Posted by: mayosten | November 17, 2011

China Engaging in Climate Blackmail Over HFC-23 Offsets

When it comes to climate change, the entire industrialized world is engaged in brinksmanship. Chinese chemical firms, however, have just taken the game to a whole new level by threatening the release of potent greenhouse gases if demands over hydrofluourocarbon-23 offsets are not met, according to a recent Guardian article. The story is a bit complicated, but can be boiled down to the following elements:

  • Since 2005, the EU has been paying for carbon offsets under its Clean Development Mechanism and Emission Trading Scheme. If you are a producer of carbon, like an electric utility, your carbon emission limit is capped. Any emissions beyond this limit must be “negated” by purchasing offsets.
  • The offset in question here is for HFC-23, a refrigerant and potent greenhouse gas 11,700 times more powerful than CO2 in trapping heat. Given the large GHG potential of this gas, you can imagine that the carbon offsets are extremely lucrative.
  • China has been receiving the bulk of the offset money from the EU, $6 billion in total since offsets began, although other developing nations like India are also large producers of the chemical. Offsets are generated by destroying (i.e. incinerating) the chemical, which is a byproduct of the production of HCFC-22, another refrigerant.
  • The EU banned industrial gas offsets in August due to concerns that firms were gaming the system through HFC-23 offsets.
  • Why the concern over gaming? Turns out that offsets are 75 times more lucrative than selling the chemical itself. Refrigerant manufacturers in China were generating huge profits by simply burning the stuff, and some say that entire facilities were simply built to produce HFC-23, burn it, and collect the offsets. The emissions offset scheme created huge perverse incentives and may be paying for incineration of overproduction rather than incineration of existing stock.

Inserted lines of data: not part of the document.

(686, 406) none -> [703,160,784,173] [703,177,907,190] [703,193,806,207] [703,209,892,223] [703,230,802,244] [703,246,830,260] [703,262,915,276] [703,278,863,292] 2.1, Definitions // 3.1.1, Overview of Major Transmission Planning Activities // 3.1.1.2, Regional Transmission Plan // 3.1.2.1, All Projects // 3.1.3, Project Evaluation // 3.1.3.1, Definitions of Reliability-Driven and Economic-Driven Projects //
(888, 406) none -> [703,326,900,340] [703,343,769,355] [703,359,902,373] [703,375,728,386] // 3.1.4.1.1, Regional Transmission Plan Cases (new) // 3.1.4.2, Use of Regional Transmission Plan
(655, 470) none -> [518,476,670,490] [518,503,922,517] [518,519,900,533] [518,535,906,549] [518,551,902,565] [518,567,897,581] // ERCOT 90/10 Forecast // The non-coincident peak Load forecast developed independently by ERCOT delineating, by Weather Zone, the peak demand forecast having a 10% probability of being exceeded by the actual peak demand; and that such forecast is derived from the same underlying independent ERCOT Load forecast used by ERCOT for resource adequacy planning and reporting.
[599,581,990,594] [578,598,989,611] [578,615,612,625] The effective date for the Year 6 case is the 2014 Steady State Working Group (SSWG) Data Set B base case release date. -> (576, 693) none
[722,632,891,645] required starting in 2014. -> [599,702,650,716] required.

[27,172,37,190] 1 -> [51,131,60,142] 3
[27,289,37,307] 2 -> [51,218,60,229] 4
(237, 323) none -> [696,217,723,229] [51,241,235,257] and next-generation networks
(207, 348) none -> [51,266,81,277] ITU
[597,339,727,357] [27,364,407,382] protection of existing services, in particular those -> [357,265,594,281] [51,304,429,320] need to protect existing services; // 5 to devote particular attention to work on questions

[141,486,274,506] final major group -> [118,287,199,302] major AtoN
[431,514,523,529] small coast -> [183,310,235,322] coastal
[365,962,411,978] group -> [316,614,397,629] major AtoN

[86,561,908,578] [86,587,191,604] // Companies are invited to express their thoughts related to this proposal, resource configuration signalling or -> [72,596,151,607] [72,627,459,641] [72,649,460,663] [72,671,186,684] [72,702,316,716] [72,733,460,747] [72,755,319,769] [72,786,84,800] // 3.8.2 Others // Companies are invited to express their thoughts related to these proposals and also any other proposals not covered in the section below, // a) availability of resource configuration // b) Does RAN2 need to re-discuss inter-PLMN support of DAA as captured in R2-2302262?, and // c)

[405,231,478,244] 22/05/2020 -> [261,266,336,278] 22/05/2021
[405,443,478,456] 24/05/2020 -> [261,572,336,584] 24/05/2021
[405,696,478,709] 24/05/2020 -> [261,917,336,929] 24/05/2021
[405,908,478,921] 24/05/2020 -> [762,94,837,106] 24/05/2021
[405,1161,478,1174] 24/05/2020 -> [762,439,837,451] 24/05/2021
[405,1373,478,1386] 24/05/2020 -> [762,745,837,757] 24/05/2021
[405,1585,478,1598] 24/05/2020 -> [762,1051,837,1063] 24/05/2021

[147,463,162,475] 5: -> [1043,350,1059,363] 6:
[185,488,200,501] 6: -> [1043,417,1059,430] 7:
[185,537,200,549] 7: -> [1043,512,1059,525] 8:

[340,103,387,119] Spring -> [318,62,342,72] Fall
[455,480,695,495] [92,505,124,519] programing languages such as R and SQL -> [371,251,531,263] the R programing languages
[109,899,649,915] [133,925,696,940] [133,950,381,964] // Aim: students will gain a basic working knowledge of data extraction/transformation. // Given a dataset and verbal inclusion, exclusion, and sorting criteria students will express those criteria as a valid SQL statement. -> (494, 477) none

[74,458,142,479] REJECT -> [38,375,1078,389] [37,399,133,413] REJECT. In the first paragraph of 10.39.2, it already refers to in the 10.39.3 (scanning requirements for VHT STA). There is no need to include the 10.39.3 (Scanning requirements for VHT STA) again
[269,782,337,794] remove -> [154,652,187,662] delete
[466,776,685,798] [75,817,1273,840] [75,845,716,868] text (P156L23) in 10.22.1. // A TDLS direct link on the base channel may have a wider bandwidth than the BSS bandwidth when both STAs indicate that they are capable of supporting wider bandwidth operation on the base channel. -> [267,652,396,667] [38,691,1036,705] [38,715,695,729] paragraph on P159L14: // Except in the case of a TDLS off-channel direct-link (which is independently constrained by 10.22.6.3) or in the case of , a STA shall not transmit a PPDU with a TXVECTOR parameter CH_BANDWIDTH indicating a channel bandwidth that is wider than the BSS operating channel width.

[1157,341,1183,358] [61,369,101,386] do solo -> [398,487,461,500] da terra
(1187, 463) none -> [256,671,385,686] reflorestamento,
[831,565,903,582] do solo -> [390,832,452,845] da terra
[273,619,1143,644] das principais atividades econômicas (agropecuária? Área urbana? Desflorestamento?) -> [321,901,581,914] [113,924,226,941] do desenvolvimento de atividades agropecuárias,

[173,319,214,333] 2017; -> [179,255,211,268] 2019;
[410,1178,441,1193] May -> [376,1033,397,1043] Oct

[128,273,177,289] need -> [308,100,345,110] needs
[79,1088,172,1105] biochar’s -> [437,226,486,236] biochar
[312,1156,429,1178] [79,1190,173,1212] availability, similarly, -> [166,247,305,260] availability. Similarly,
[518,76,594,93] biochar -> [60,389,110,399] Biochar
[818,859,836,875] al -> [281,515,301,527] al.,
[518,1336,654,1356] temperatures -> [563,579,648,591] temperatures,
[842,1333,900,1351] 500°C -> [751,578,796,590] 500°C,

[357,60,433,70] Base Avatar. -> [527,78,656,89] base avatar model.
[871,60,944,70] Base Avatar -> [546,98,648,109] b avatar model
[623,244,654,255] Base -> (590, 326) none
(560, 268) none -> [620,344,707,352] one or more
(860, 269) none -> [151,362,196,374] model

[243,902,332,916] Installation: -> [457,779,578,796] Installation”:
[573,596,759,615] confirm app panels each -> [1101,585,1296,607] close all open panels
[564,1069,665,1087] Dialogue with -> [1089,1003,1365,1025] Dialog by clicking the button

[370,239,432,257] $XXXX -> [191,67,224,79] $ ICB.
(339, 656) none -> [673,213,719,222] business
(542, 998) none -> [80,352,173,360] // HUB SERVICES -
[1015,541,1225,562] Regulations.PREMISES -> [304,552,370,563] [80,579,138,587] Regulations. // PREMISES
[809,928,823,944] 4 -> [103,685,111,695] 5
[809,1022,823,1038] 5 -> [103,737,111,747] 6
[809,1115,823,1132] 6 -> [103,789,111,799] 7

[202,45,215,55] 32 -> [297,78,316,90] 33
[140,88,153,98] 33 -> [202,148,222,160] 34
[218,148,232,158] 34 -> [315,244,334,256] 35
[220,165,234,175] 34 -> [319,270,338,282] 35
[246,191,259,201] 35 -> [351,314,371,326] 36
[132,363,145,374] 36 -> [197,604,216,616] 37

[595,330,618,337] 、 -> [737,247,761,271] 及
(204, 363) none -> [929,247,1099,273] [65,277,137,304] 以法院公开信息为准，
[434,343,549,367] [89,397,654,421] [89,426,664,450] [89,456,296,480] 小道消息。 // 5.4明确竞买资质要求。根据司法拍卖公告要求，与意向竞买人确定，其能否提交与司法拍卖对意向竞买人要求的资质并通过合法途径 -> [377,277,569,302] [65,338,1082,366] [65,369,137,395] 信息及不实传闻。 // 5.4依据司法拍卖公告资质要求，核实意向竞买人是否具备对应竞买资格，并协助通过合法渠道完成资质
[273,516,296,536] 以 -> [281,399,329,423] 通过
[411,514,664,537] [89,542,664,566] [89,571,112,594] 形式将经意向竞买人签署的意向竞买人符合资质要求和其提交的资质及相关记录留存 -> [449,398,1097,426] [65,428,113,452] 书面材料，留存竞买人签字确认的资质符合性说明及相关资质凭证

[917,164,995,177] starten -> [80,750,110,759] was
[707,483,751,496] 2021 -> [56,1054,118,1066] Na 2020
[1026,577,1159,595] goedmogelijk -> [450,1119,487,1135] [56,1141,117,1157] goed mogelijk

In other words, the EU is paying to offset HFC-23 that wouldn’t exist in the first place if it weren’t for the CDM. The result: manufacturers in China lose a huge revenue stream and threaten to unleash tons of HFC-23 gas on the atmosphere if the EU doesn’t keep paying up. How much, no one knows. I would surely like to find out.

This is the kind of nonsense that critics of cap-and-trade love to point at. And who can blame them? The EU’s been outsmarted by conniving industrialists who have turned HFC-23 offsets into one of the world’s biggest shell games.